» EXERCISE AIM
In the material below, print every line exactly and omit the pictures.

» PROVIDED DATA
------------------------------
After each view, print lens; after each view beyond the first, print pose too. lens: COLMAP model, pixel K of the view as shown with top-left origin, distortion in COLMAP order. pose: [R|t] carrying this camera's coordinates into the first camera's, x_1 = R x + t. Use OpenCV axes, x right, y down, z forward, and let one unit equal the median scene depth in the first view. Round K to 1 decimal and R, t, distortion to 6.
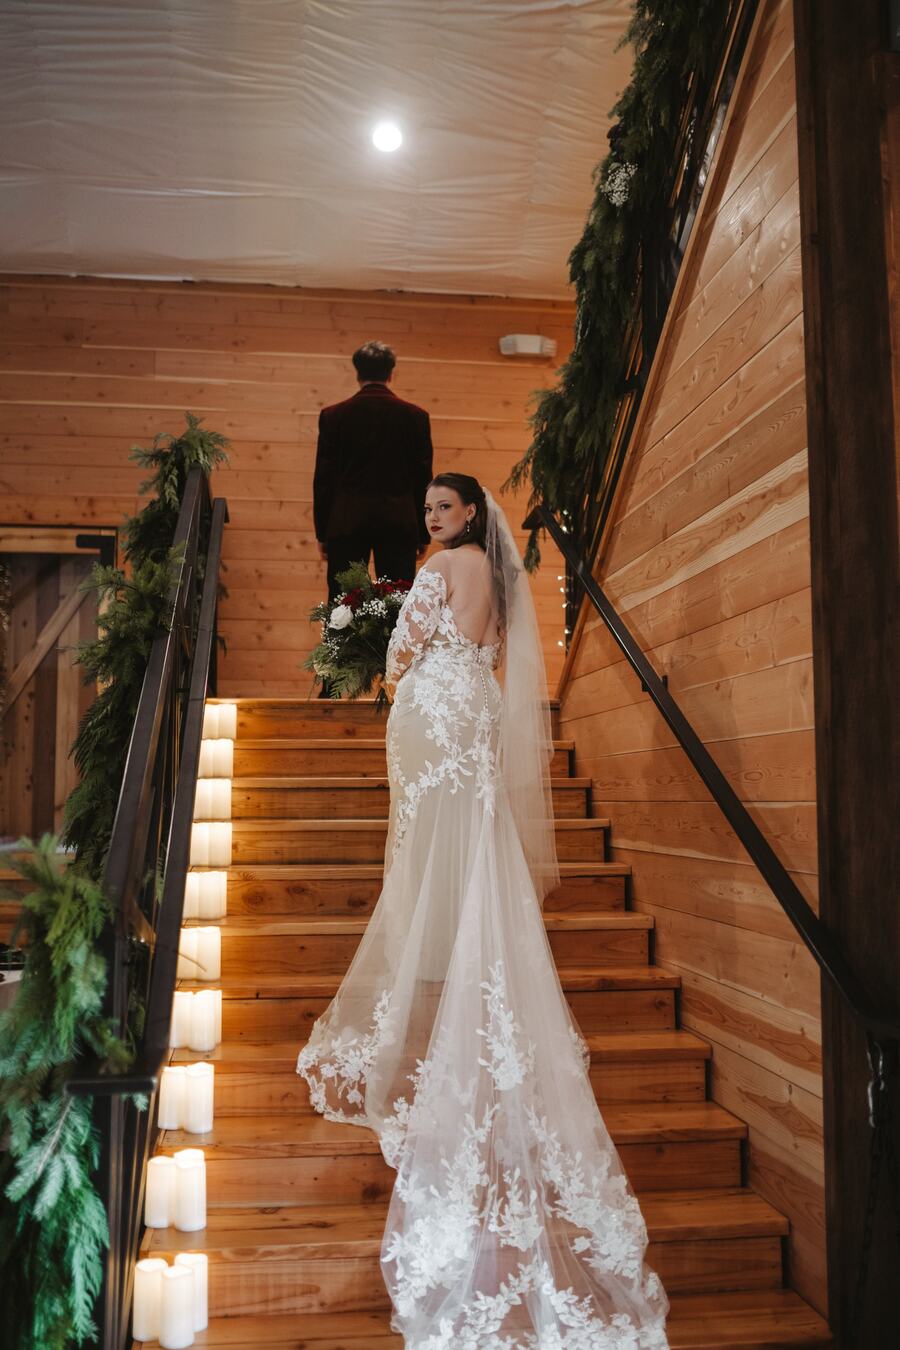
lens RADIAL K [[1272.0, 0, 450.0], [0, 1272.0, 675.0], [0, 0, 1]] dist [-0.005738, -0.007770]
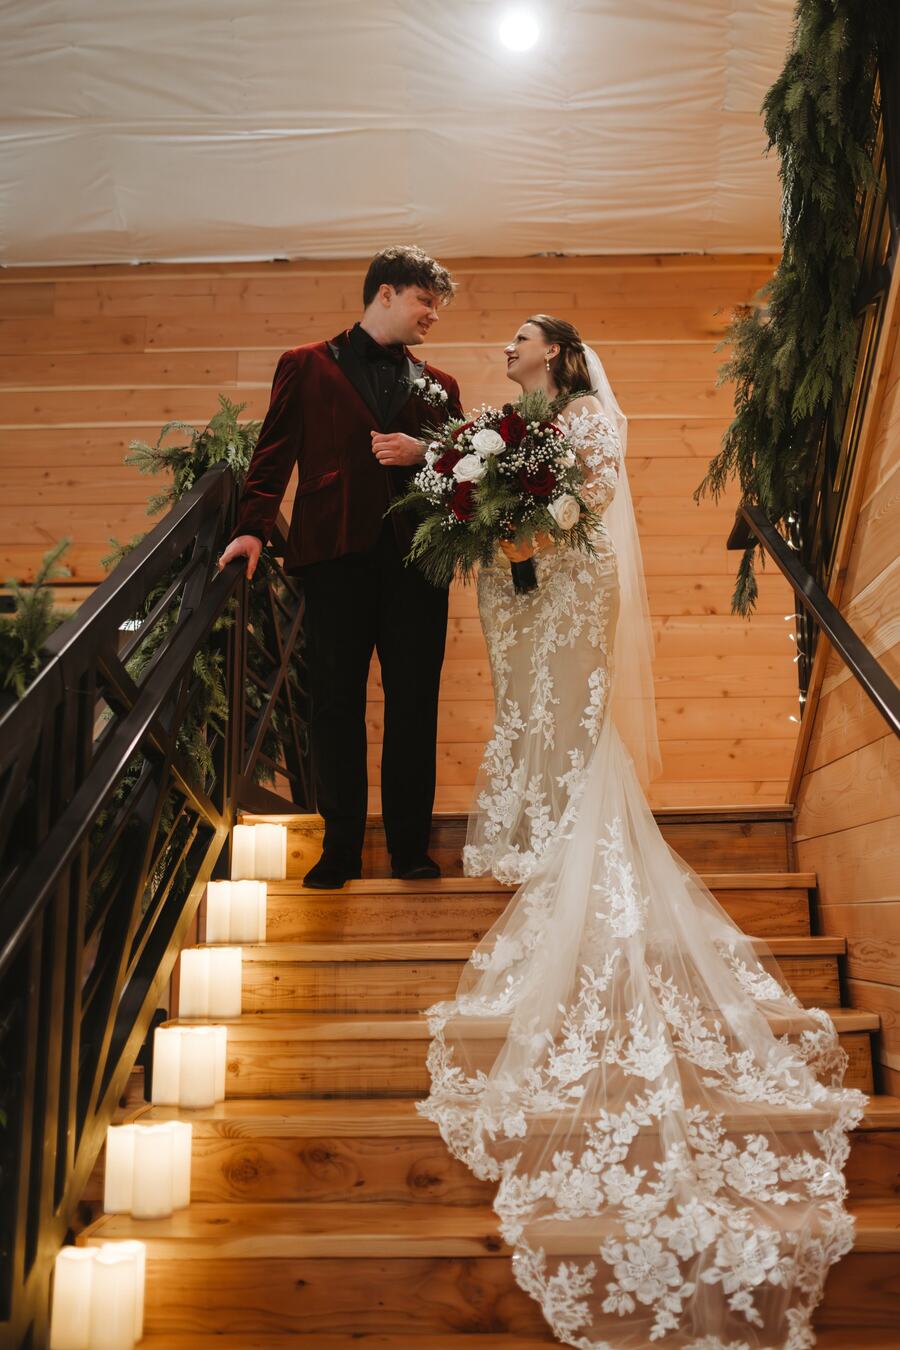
lens RADIAL K [[1549.8, 0, 450.9], [0, 1549.8, 580.2], [0, 0, 1]] dist [-0.032098, 0.011072]
pose [[0.988797, -0.041990, -0.143238, 0.036702], [0.023629, 0.991550, -0.127556, 0.002846], [0.147384, 0.122742, 0.981434, 0.230418]]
------------------------------
» OUTPUT BELOW
After each view, print lens; after each view beyond the first, print pose too. lens: COLMAP model, pixel K of the view as shown with top-left origin, distortion in COLMAP order. pose: [R|t] carrying this camera's coordinates into the first camera's, x_1 = R x + t. Use OpenCV axes, x right, y down, z forward, and let one unit equal the median scene depth in the first view. Round K to 1 decimal and R, t, distortion to 6.
lens RADIAL K [[1272.0, 0, 450.0], [0, 1272.0, 675.0], [0, 0, 1]] dist [-0.005738, -0.007770]
lens RADIAL K [[1549.8, 0, 450.9], [0, 1549.8, 580.2], [0, 0, 1]] dist [-0.032098, 0.011072]
pose [[0.988797, -0.041990, -0.143238, 0.036702], [0.023629, 0.991550, -0.127556, 0.002846], [0.147384, 0.122742, 0.981434, 0.230418]]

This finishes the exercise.